In this paper, we introduce and study a two-stage distributionally robust mixed binary problem (TSDR-MBP) where the random parameters follow the worst-case distribution belonging to an uncertainty set of probability distributions. We present a decomposition algorithm, which utilizes distribution separation procedure and parametric cuts within Benders' algorithm or Lshaped method, to solve TSDR-MBPs with binary variables in the first stage and mixed binary programs in the second stage. We refer to this algorithm as distributionally robust integer (DRI) L-shaped algorithm. Using similar decomposition framework, we provide another algorithm to solve TSDR linear problem where both stages have only continuous variables.

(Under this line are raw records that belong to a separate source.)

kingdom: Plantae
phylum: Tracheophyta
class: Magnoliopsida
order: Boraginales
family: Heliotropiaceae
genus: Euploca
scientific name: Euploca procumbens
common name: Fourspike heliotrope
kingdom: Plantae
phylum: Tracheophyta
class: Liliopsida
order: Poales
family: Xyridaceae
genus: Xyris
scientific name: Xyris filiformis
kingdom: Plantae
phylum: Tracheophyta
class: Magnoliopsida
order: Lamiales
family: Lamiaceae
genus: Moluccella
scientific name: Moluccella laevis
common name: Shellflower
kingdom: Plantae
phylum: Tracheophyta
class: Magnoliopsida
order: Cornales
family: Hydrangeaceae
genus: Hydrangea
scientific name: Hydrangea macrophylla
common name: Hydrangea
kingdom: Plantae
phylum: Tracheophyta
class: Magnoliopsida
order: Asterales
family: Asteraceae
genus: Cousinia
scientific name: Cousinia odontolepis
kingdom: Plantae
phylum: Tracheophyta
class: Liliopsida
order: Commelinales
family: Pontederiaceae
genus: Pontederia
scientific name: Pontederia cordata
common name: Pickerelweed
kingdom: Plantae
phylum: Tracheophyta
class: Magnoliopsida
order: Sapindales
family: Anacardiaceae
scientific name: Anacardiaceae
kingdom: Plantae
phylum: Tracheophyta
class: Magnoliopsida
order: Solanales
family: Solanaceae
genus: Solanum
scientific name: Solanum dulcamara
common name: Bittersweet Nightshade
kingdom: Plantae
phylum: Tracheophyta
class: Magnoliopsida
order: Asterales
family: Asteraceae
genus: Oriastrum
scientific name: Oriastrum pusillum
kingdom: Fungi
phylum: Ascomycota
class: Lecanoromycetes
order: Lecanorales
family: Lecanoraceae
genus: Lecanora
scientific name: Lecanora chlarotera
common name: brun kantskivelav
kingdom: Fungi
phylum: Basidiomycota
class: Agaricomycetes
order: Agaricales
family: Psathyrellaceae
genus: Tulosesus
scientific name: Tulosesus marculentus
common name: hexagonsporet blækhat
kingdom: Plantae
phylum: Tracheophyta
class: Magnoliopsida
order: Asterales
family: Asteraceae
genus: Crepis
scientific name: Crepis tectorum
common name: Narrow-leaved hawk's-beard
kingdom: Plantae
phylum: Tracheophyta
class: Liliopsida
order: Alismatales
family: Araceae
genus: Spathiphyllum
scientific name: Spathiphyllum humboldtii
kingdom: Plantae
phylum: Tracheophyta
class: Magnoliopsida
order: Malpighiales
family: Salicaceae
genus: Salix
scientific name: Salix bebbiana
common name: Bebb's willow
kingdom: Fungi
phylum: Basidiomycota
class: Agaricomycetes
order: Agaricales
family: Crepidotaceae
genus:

We investigate conditions and the families of ambiguity set for which our algorithms are finitely convergent. We present two examples of ambiguity set, defined using moment matching, or Kantorovich-Rubinstein distance (Wasserstein metric), which satisfy the foregoing conditions. We also present a cutting surface algorithm to solve TSDR-MBPs. We computationally evaluate the performance of the DRI Lshaped algorithm and the cutting surface algorithm in solving distributionally robust versions of a few instances from the Stochastic Integer Programming Library, in particular stochastic server location and stochastic multiple binary knapsack problem instances. We also discuss the usefulness of incorporating partial distribution information in two-stage stochastic optimization problems.